David Epston (born 30 August 1944) is a New Zealand therapist, co-director of the Family Therapy Centre in Auckland, New Zealand, Visiting Professor at the John F. Kennedy University, an honorary clinical lecturer in the Department of Social Work, University of Melbourne, and an affiliate faculty member in the Ph.D program in Couple and Family Therapy at North Dakota State University. Epston and his late friend and colleague Michael White are known as originators of narrative therapy.
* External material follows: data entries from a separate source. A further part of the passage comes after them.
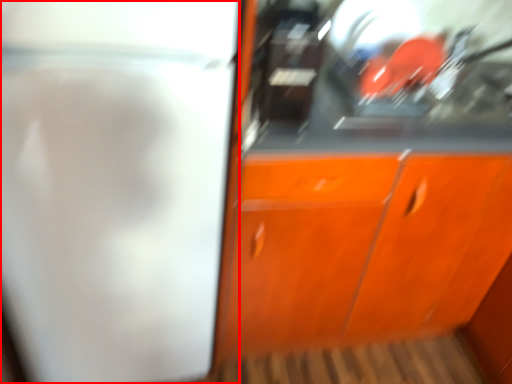
Question: From the image's perspective, considering the relative positions of screen door (annotated by the red box) and cabinetry in the image provided, where is screen door (annotated by the red box) located with respect to the staircase?

Choices:
 (A) below
 (B) above

Answer: (B)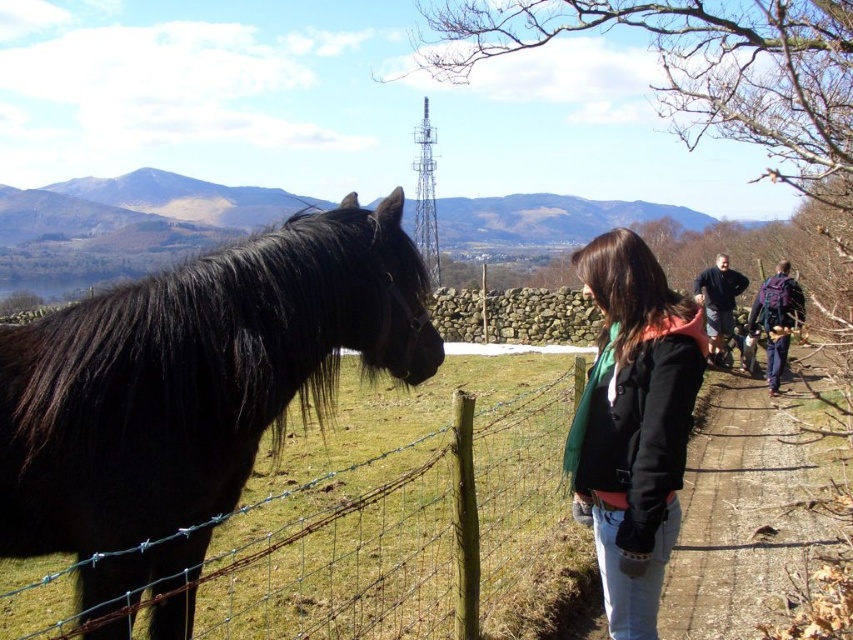
Between point (579, 253) and point (782, 273), which one is positioned behind?

The point (782, 273) is behind.

Is point (647, 468) in front of point (785, 266)?

That is True.

You are a GUI agent. You are given a task and a screenshot of the screen. Output one action in this format:
    pyautogui.click(x=<x>, y=<y>)
    Task: Click on the black fleece jacket at center
    
    Given the screenshot: What is the action you would take?
    pyautogui.click(x=634, y=422)

Is brown dirt path at lower right wider than dark blue fleece jacket at center?

In fact, brown dirt path at lower right might be narrower than dark blue fleece jacket at center.

This screenshot has height=640, width=853. What do you see at coordinates (747, 513) in the screenshot?
I see `brown dirt path at lower right` at bounding box center [747, 513].

In order to click on brown dirt path at lower right in this screenshot , I will do `click(747, 513)`.

Between dark blue backpack at right and dark blue fleece jacket at center, which one is positioned higher?

dark blue fleece jacket at center

Does dark blue backpack at right have a lesser width compared to dark blue fleece jacket at center?

Correct, dark blue backpack at right's width is less than dark blue fleece jacket at center's.

Who is more distant from viewer, (801, 300) or (728, 285)?

The point (728, 285) is behind.

Where is `dark blue backpack at right`? dark blue backpack at right is located at coordinates (776, 320).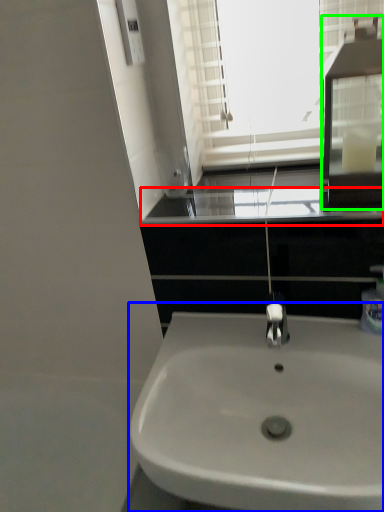
Question: Estimate the real-world distances between objects in this image. Which object is farther from window sill (highlighted by a red box), sink (highlighted by a blue box) or medicine cabinet (highlighted by a green box)?

Choices:
 (A) sink
 (B) medicine cabinet

Answer: (A)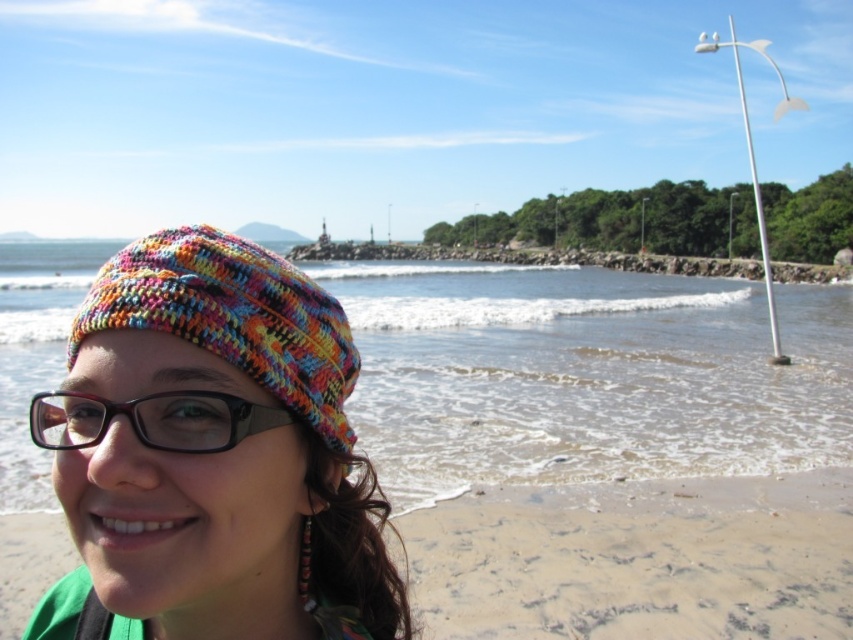
Question: Based on their relative distances, which object is farther from the multicolored knitted hat at center?

Choices:
 (A) multicolored knitted hat at left
 (B) clear water at lower left

Answer: (B)

Question: Considering the relative positions of multicolored knitted hat at left and black plastic glasses at left in the image provided, where is multicolored knitted hat at left located with respect to black plastic glasses at left?

Choices:
 (A) left
 (B) right

Answer: (B)

Question: Is clear water at lower left bigger than black plastic glasses at left?

Choices:
 (A) yes
 (B) no

Answer: (A)

Question: Can you confirm if multicolored knitted hat at center is positioned to the right of black plastic glasses at left?

Choices:
 (A) yes
 (B) no

Answer: (A)

Question: Which point is farther from the camera taking this photo?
His best known publications are White and Epston(1990), Narrative Means to Therapeutic Ends; Freeman, Epston and Lobovits(1997), Playful Approaches to Serious Problems: Narrative Therapy with Children and their Families and Maisel, Epston and Borden(2004), Biting The Hand That Starves You: Inspiring Resistance to Anorexia/Bulimia, Marsten, Epston and Markham(2016), Narrative Therapy in Wonderland: Connecting with Children’s Imaginative Know-how, and NiaNia, Bush and Epston(2017), Collaborative and Indigenous Mental Health Therapy: Taitaohono: Stories of Maori Healing and Psychiatry along with other collections of papers and book chapters.
He has been awarded an honorary Doctorate in Humane Letters (1996) and a ‘distinguished contribution to family therapy theory and practice’ from the Australian and New Zealand Journal of Family Therapy(2002) and the American Family Therapy Academy(2007).